Der Verkauf von Musikmedien bricht seit Jahren stetig ein. Früher gab es Schallplatten, Kassetten oder CDs. Aber diese Zeiten sind vorbei. Heute wird gestreamt. Die Musik wandert nicht über die Ladentheke, sie erreicht das Ohr über das Internet. Und die finanzielle Beteiligung der Künstler am Streamgeschäft ist schon länger ein Streitpunkt. Die Musiker fordern eine transparente und sinnvolle Teilhabe am Erlös der Abos. Der Grund ist klar. Früher konnte man die verkauften Tonträger einfach zählen. Letztlich war es dann egal, ob der Käufer das Album in den Schrank stellte oder wochenlang, Tag und Nacht, abspielte. Bezahlt ist bezahlt. Beim Streaming ist das anders, gerade dann, wenn die Kunden per Monats-Flatrate soviel – oder so wenig – Musik anhören könne, wie sie möchten.
Musik-Plattformen wie Spotify, Apple Music oder Napster bezahlen pro Abruf eines Songs. Zwischen 0,032 (Spotify) und 6,6 Cent (Amazon Music) werden so ausgeschüttet. Pro Abruf wie gesagt. Und da fängt das Problem doch schon an.

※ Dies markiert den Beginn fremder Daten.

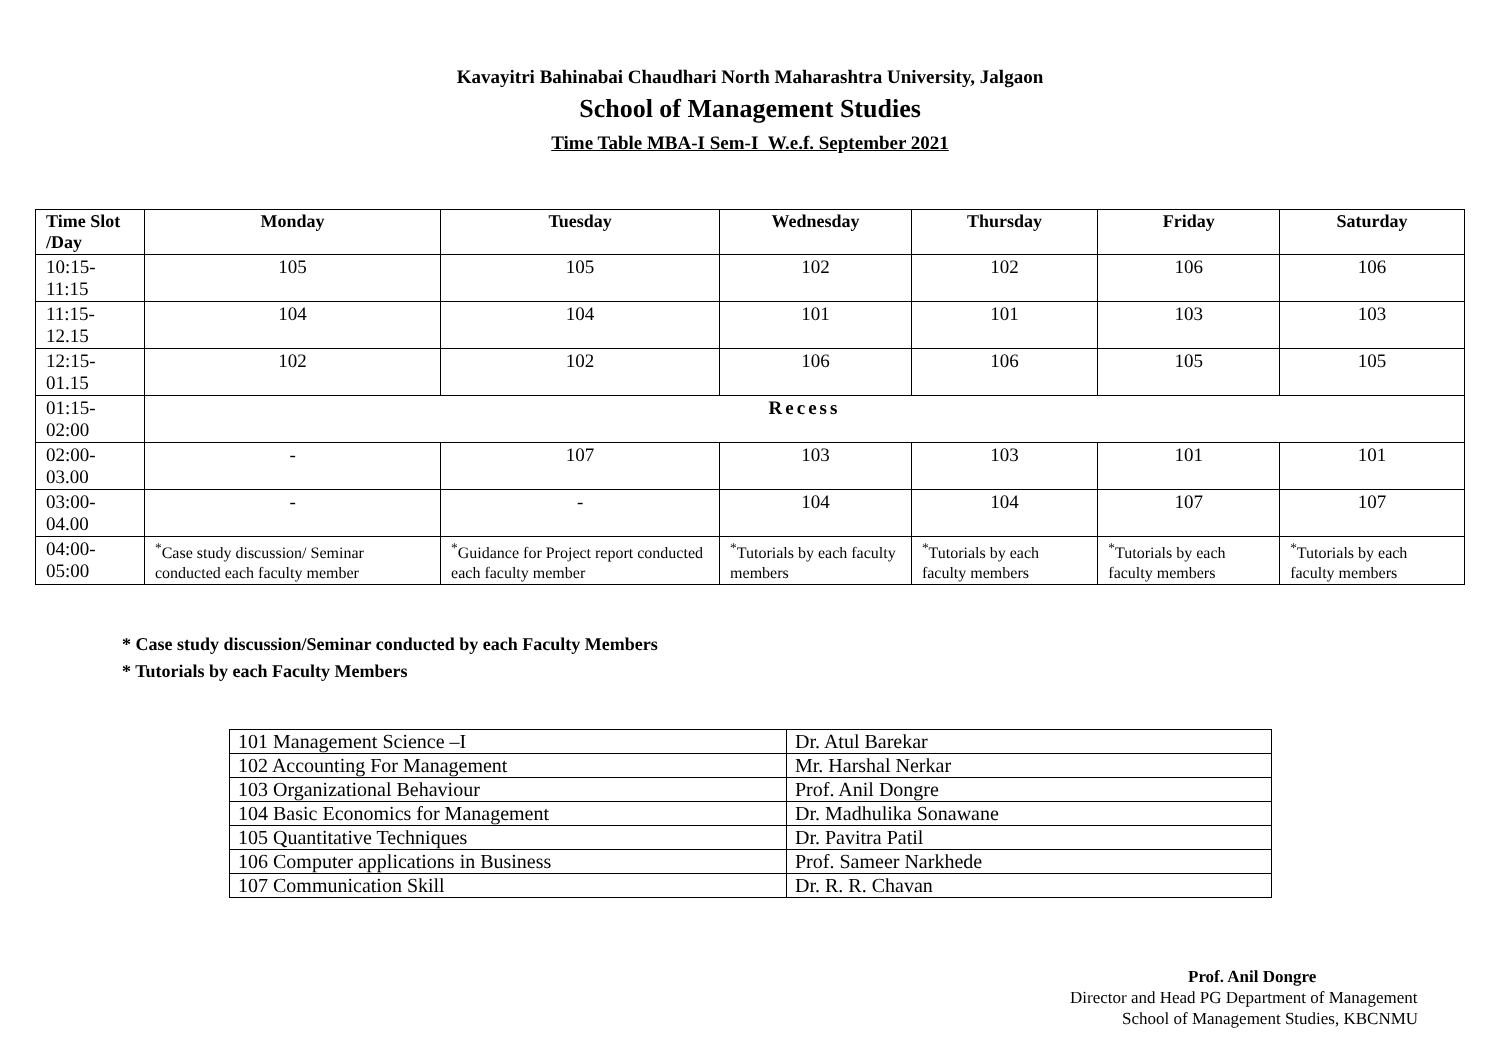Kavayitri Bahinabai Chaudhari North Maharashtra University, Jalgaon
School of Management Studies
Time Table MBA-I Sem-I W.e.f. September 2021
| Time Slot /Day | Monday | Tuesday | Wednesday | Thursday | Friday | Saturday |
| --- | --- | --- | --- | --- | --- | --- |
| 10:15-11:15 | 105 | 105 | 102 | 102 | 106 | 106 |
| 11:15-12.15 | 104 | 104 | 101 | 101 | 103 | 103 |
| 12:15-01.15 | 102 | 102 | 106 | 106 | 105 | 105 |
| 01:15-02:00 | Recess | | | | | |
| 02:00-03.00 | - | 107 | 103 | 103 | 101 | 101 |
| 03:00-04.00 | - | - | 104 | 104 | 107 | 107 |
| 04:00-05:00 | <sup>*</sup> Case study discussion/ Seminar conducted each faculty member | <sup>*</sup> Guidance for Project report conducted each faculty member | <sup>*</sup> Tutorials by each faculty members | <sup>*</sup> Tutorials by each faculty members | <sup>*</sup> Tutorials by each faculty members | <sup>*</sup> Tutorials by each faculty members |
* Case study discussion/Seminar conducted by each Faculty Members
* Tutorials by each Faculty Members
| 101 Management Science –I | Dr. Atul Barekar |
| 102 Accounting For Management | Mr. Harshal Nerkar |
| 103 Organizational Behaviour | Prof. Anil Dongre |
| 104 Basic Economics for Management | Dr. Madhulika Sonawane |
| 105 Quantitative Techniques | Dr. Pavitra Patil |
| 106 Computer applications in Business | Prof. Sameer Narkhede |
| 107 Communication Skill | Dr. R. R. Chavan |
Prof. Anil Dongre
Director and Head PG Department of Management
School of Management Studies, KBCNMU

Ab wann zählt ein Abruf denn? Wenn ich den Song starte, aber nach 10 Sekunden abbreche? Oder zählt er erst, wenn ich ihn vollständig gehört habe? Was aber, wenn ich vier Minuten zuhöre und dann die letzten 10 Sekunden des FadeOut überspringe? Zählt das dann auch? Oder nicht? Oder halb?

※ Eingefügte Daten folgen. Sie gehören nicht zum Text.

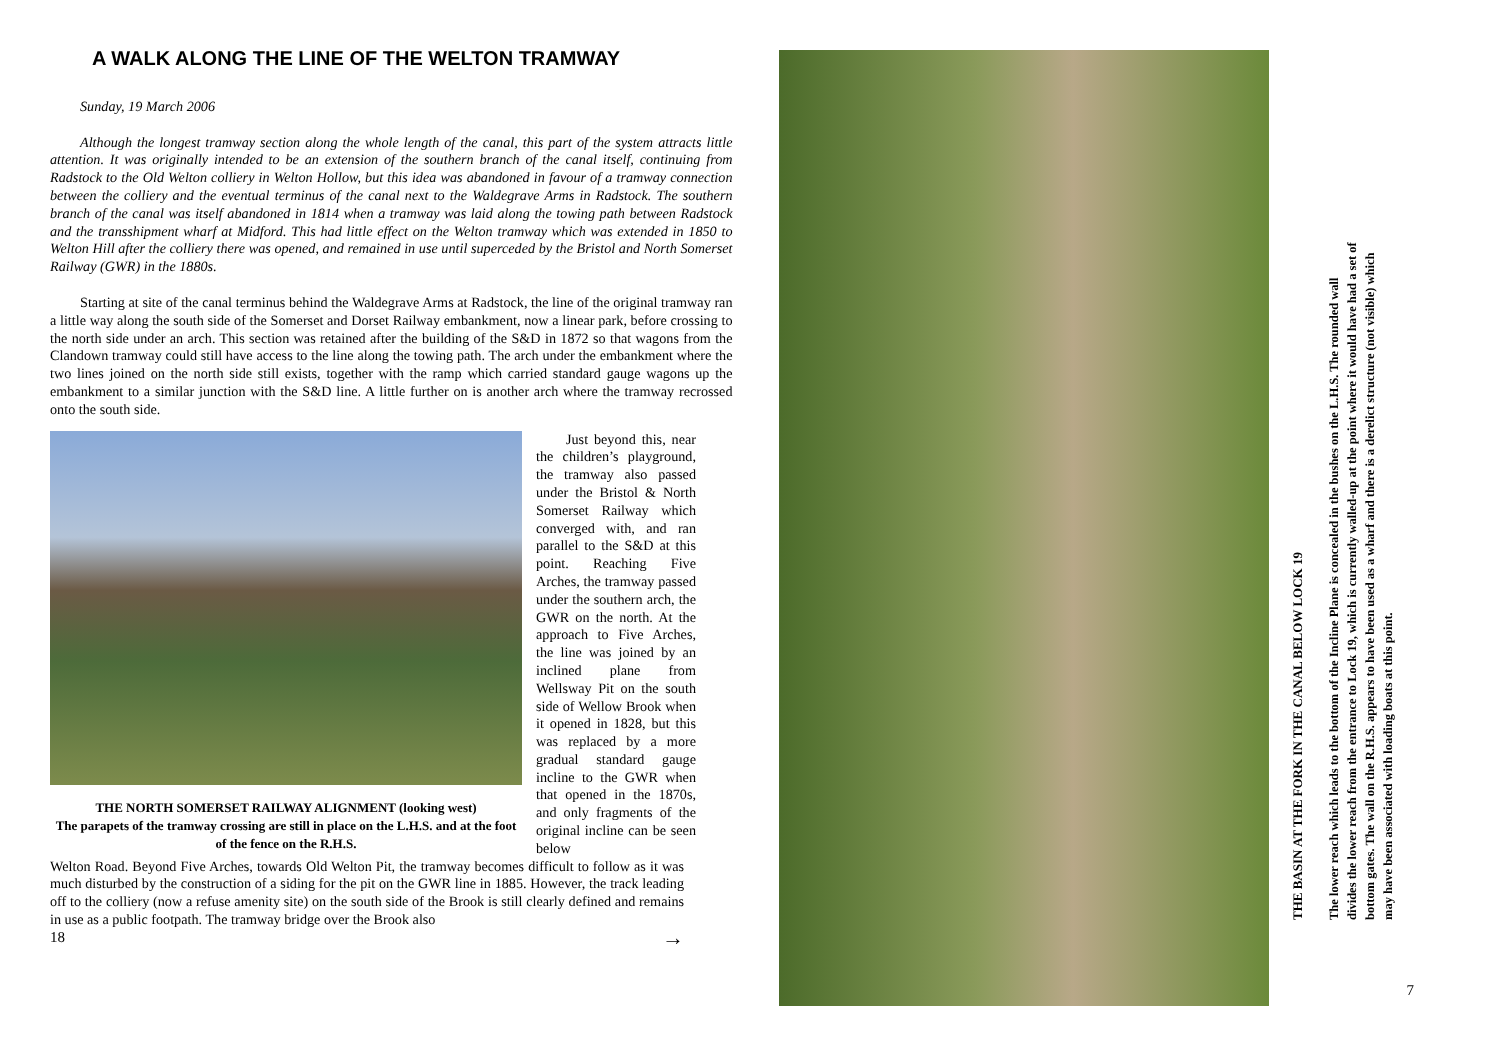A WALK ALONG THE LINE OF THE WELTON TRAMWAY
Sunday, 19 March 2006
Although the longest tramway section along the whole length of the canal, this part of the system attracts little attention. It was originally intended to be an extension of the southern branch of the canal itself, continuing from Radstock to the Old Welton colliery in Welton Hollow, but this idea was abandoned in favour of a tramway connection between the colliery and the eventual terminus of the canal next to the Waldegrave Arms in Radstock. The southern branch of the canal was itself abandoned in 1814 when a tramway was laid along the towing path between Radstock and the transshipment wharf at Midford. This had little effect on the Welton tramway which was extended in 1850 to Welton Hill after the colliery there was opened, and remained in use until superceded by the Bristol and North Somerset Railway (GWR) in the 1880s.
Starting at site of the canal terminus behind the Waldegrave Arms at Radstock, the line of the original tramway ran a little way along the south side of the Somerset and Dorset Railway embankment, now a linear park, before crossing to the north side under an arch. This section was retained after the building of the S&D in 1872 so that wagons from the Clandown tramway could still have access to the line along the towing path. The arch under the embankment where the two lines joined on the north side still exists, together with the ramp which carried standard gauge wagons up the embankment to a similar junction with the S&D line. A little further on is another arch where the tramway recrossed onto the south side.
THE NORTH SOMERSET RAILWAY ALIGNMENT (looking west)
The parapets of the tramway crossing are still in place on the L.H.S. and at the foot of the fence on the R.H.S.
Just beyond this, near the children’s playground, the tramway also passed under the Bristol & North Somerset Railway which converged with, and ran parallel to the S&D at this point. Reaching Five Arches, the tramway passed under the southern arch, the GWR on the north. At the approach to Five Arches, the line was joined by an inclined plane from Wellsway Pit on the south side of Wellow Brook when it opened in 1828, but this was replaced by a more gradual standard gauge incline to the GWR when that opened in the 1870s, and only fragments of the original incline can be seen below
Welton Road. Beyond Five Arches, towards Old Welton Pit, the tramway becomes difficult to follow as it was much disturbed by the construction of a siding for the pit on the GWR line in 1885. However, the track leading off to the colliery (now a refuse amenity site) on the south side of the Brook is still clearly defined and remains in use as a public footpath. The tramway bridge over the Brook also
18 →
THE BASIN AT THE FORK IN THE CANAL BELOW LOCK 19
The lower reach which leads to the bottom of the Incline Plane is concealed in the bushes on the L.H.S. The rounded wall divides the lower reach from the entrance to Lock 19, which is currently walled-up at the point where it would have had a set of bottom gates. The wall on the R.H.S. appears to have been used as a wharf and there is a derelict structure (not visible) which may have been associated with loading boats at this point.
7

Spotify bewertet einen Stream zum Beispiel dann als „Angehört“, wenn er mindestens 30 Sekunden läuft. Klingt vernünftig. Das bedeutet aber auch, dass ein Künstler für ein vollständig angehörtes 15-minütiges orchestrales Meisterwerk genauso viel Geld erhält, wie für ein 30-sekündiges Intro als separatem Track. Und es gibt dafür genau soviel Geld, wie für ein Stück Musik, das so schlecht ist, dass der Hörer nach 31 Sekunden auf „Nächstes Lied“ klickt. Aber was soll man machen, so oder so wird es Ungerechtigkeiten geben und ein Anbieter muss sich halt auf einen Weg festlegen.
Die Vorgehensweise von Spotify mit den 30 Sekunden hat die Independent-Band Vulfpeck aus Michigan zu einer Idee inspiriert. Ihr 2014 veröffentlichtes Album Sleepify enthält zehn Tracks, die alle 31 bzw 32 Sekunden lang sind. Die Band bat ihre Fans dann, das Album in Dauerschleife zu hören. Alle fünf Minuten registrierte Spotify so zehn angehörte Songs. Vulfpecks verdiente knapp 20.000 Dollar in einem Monat, bevor das Album wegen Verstoßes gegen die Nutzungsbedingungen gelöscht wurde.
Es kommt aber noch besser. Die zehn Songs auf Sleepify heißen „Z“, „Zz“, „Zzz“, „Zzzz“ bis „Zzzzzzzzzz“. Sie waren nicht nur eine halbe Minute kurz, sondern auch komplett ton- und geräuschlos. Auf dem ganzen Album ist nichts zu hören! So konnten es die Fans die ganze Nacht hindurch in Dauerschleife abspielen und dabei ungestört schlafen, während es im Geldbeutel von Vulfpeck laut klimperte.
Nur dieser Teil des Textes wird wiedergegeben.